The physical and electronic structure of graphite lend it a huge amount of functional flexibility. Through charge doping of its layers by intercalation or dimensional constriction diverse electronic phenomena can be observed. This thesis constitutes the study of two aspects of the excitations of graphite in two extremes: electron-phonon coupling in the strongly doped bulk and electronic transport in the semi-metallic sub-micron regime. Measurements of the heat capacity of the graphite intercalation compounds CaC6, SrC6 and BaC6 have been performed between 300K and 390mK. The onset anomoly of a charge density wave state recently detected in CaC6 at 78K has not been observed signifying a transition temperature above 300K. The superconducting phase of CaC6 has been characterised as BCS-like with intermediate coupling and mild gap anisotropy, while the inaccuracy of predictions of the superconducting heat capacity anomoly has been suggested as due to Fermi surface competition with the charge density wave state.
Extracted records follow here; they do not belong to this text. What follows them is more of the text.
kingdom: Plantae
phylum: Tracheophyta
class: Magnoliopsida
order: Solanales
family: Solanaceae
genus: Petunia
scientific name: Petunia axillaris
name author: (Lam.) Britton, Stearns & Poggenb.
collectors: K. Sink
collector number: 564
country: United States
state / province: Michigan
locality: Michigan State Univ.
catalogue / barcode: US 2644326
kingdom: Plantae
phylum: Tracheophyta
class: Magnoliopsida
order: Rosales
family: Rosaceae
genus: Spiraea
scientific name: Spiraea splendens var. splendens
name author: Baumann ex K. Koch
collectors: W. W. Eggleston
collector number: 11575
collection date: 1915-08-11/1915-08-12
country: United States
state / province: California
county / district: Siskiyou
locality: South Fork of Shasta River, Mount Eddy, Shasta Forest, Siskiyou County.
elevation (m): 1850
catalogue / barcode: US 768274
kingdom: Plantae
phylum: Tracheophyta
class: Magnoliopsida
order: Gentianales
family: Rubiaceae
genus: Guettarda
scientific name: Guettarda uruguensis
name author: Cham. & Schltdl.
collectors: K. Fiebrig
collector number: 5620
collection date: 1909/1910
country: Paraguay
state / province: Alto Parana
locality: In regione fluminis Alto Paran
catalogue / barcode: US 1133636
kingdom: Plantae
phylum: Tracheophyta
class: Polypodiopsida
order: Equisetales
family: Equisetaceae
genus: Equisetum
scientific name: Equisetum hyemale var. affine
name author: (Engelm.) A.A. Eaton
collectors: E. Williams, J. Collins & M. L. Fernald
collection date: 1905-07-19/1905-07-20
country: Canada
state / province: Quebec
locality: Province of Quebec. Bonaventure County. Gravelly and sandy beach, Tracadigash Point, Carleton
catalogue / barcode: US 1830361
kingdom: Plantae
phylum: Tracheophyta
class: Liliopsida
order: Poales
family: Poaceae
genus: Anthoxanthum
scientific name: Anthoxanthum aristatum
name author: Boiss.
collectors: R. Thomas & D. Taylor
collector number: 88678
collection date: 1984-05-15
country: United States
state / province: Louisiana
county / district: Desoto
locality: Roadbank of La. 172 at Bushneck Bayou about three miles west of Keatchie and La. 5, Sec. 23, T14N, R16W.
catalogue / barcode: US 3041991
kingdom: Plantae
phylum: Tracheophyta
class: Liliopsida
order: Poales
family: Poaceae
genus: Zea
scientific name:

The electron-phonon coupling strength has been found to be in agreement with predictions for CaC6 and SrC6, while for BaC6 it is measured as half the predicited value, explaining the failure of previous experiments to observe superconductivity at the predicted TC 230mK. Micron-sized graphitic devices created by focused ion beam micro-machining have been found to exhibit ballistic transport behaviour up to 250K. Below 40K a Coulomb-like pseudogap has been observed in agreement with previous devices, suggested as due to electron-electron interactions within the device. Below 10K further complex conductance features have been observed with unknown cause.